Repeat the lines in the records below word for word, starting with the line that contains "Draft as of 2026-05-22" and going on through the line that contains "Formal Views of Extension", including both of those lines.

Data under study

┌──

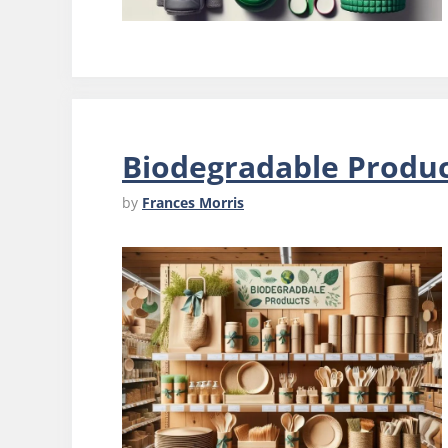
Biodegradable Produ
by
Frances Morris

└──
┌──

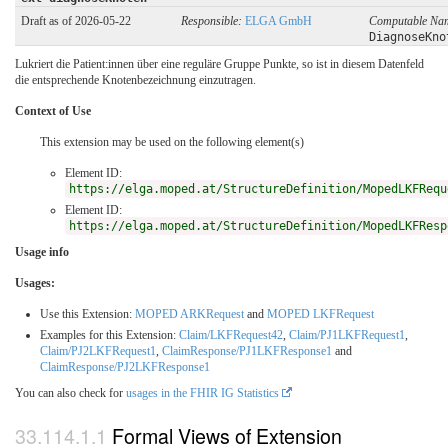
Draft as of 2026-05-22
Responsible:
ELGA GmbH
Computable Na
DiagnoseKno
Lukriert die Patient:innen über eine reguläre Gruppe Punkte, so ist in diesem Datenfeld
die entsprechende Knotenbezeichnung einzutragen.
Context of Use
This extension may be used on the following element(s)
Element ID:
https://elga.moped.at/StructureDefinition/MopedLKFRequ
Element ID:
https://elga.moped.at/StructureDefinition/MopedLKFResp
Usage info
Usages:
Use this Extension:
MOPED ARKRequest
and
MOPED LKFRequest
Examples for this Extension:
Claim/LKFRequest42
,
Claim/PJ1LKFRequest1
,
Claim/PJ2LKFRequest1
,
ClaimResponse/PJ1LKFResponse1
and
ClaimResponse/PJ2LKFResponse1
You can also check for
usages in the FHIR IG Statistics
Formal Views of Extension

└──
┌──

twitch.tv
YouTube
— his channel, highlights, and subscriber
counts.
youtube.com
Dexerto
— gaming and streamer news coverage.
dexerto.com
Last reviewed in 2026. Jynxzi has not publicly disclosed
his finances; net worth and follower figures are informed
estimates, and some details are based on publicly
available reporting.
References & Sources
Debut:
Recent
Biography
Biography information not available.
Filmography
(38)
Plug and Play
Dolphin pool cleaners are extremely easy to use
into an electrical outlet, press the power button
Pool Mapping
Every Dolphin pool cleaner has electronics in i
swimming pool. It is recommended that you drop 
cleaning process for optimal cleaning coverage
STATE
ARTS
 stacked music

└──

Answer section
Draft as of 2026-05-22
Responsible:
ELGA GmbH
Computable Na
DiagnoseKno
Lukriert die Patient:innen über eine reguläre Gruppe Punkte, so ist in diesem Datenfeld
die entsprechende Knotenbezeichnung einzutragen.
Context of Use
This extension may be used on the following element(s)
Element ID:
https://elga.moped.at/StructureDefinition/MopedLKFRequ
Element ID:
https://elga.moped.at/StructureDefinition/MopedLKFResp
Usage info
Usages:
Use this Extension:
MOPED ARKRequest
and
MOPED LKFRequest
Examples for this Extension:
Claim/LKFRequest42
,
Claim/PJ1LKFRequest1
,
Claim/PJ2LKFRequest1
,
ClaimResponse/PJ1LKFResponse1
and
ClaimResponse/PJ2LKFResponse1
You can also check for
usages in the FHIR IG Statistics
Formal Views of Extension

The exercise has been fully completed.